-- Opening Marker --

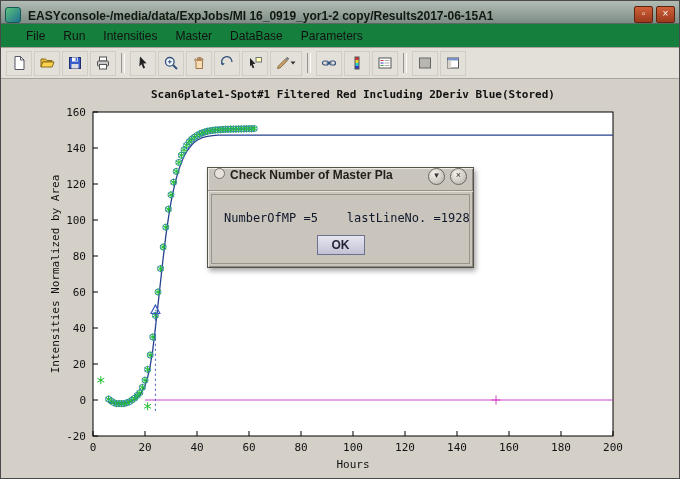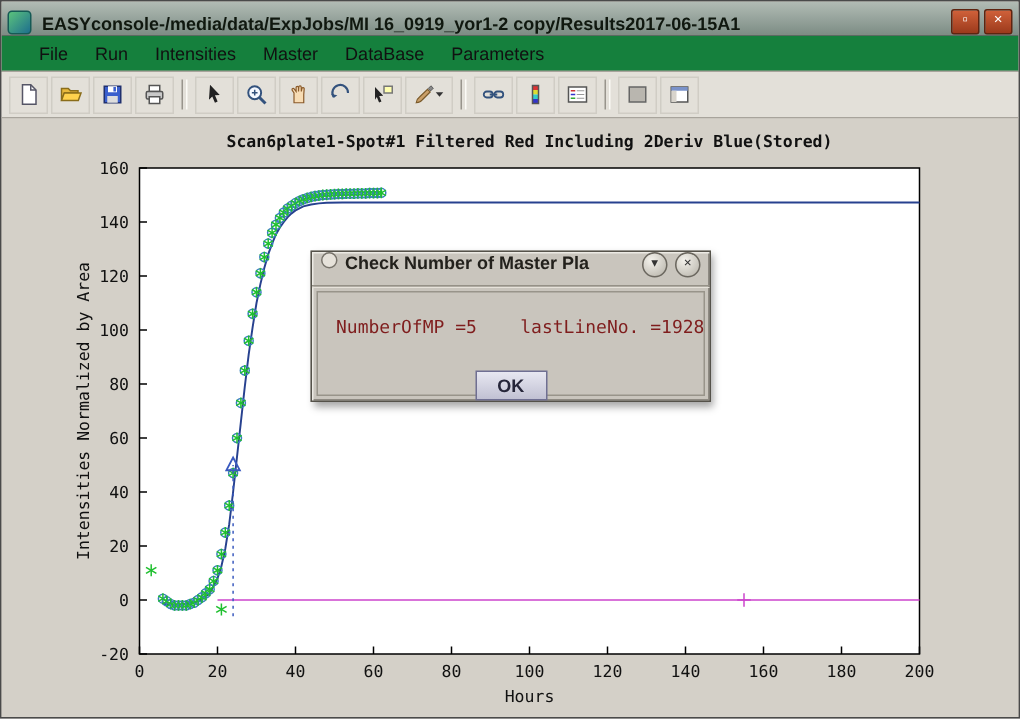--- a/index.html
+++ b/index.html
@@ -45,22 +45,22 @@
   .dlg-titlebar{height:22px;display:flex;align-items:flex-start;padding:0 6px;gap:5px;
     border-bottom:1px solid #959187;box-shadow:0 1px 0 #e6e2da;}
   .dlg-icon{width:9px;height:9px;border-radius:50%;background:#e6e2da;border:1px solid #77736b;flex:0 0 auto;}
   .dlg-title{flex:1;font-size:12px;font-weight:bold;color:#23211c;white-space:nowrap;overflow:hidden;}
   .dlg-round{width:15px;height:15px;flex:0 0 auto;border-radius:50%;
     background:radial-gradient(circle at 35% 30%,#f4f2ec,#b5b1a7);border:1px solid #6b675f;
     font-size:9px;line-height:13px;text-align:center;color:#333;cursor:default;}
   .dlg-body{position:absolute;left:3px;right:3px;top:26px;bottom:3px;
     border:1px solid #98948a;box-shadow:inset 1px 1px 0 #deda d2;}
   .dlg-msg{position:absolute;left:12px;top:16px;font-family:"DejaVu Sans Mono",monospace;
-    font-size:12px;color:#7f1d1d;white-space:pre;}
-  .ok-btn{position:absolute;left:50%;transform:translateX(-50%);top:52px;width:48px;height:20px;
+    font-size:12px;color:#0f172a;white-space:pre;}
+  .ok-btn{position:absolute;left:50%;transform:translateX(-50%);top:40px;width:48px;height:20px;
     background:linear-gradient(#e7e7f1,#c1c1d3);border:1px solid #6f6f92;
     font-size:12px;font-weight:bold;color:#26263a;font-family:"Liberation Sans",sans-serif;}
 </style>
 </head>
 <body>
 
 <div class="window">
 
   <div class="titlebar">
     <span class="app-icon"></span>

-- Closing Marker --

* **ACTION ITEM**: Select all lines with the word "auto" from the entries above.

* **SOLUTION**:
   .dlg-icon{width:9px;height:9px;border-radius:50%;background:#e6e2da;border:1px solid #77736b;flex:0 0 auto;}
   .dlg-round{width:15px;height:15px;flex:0 0 auto;border-radius:50%;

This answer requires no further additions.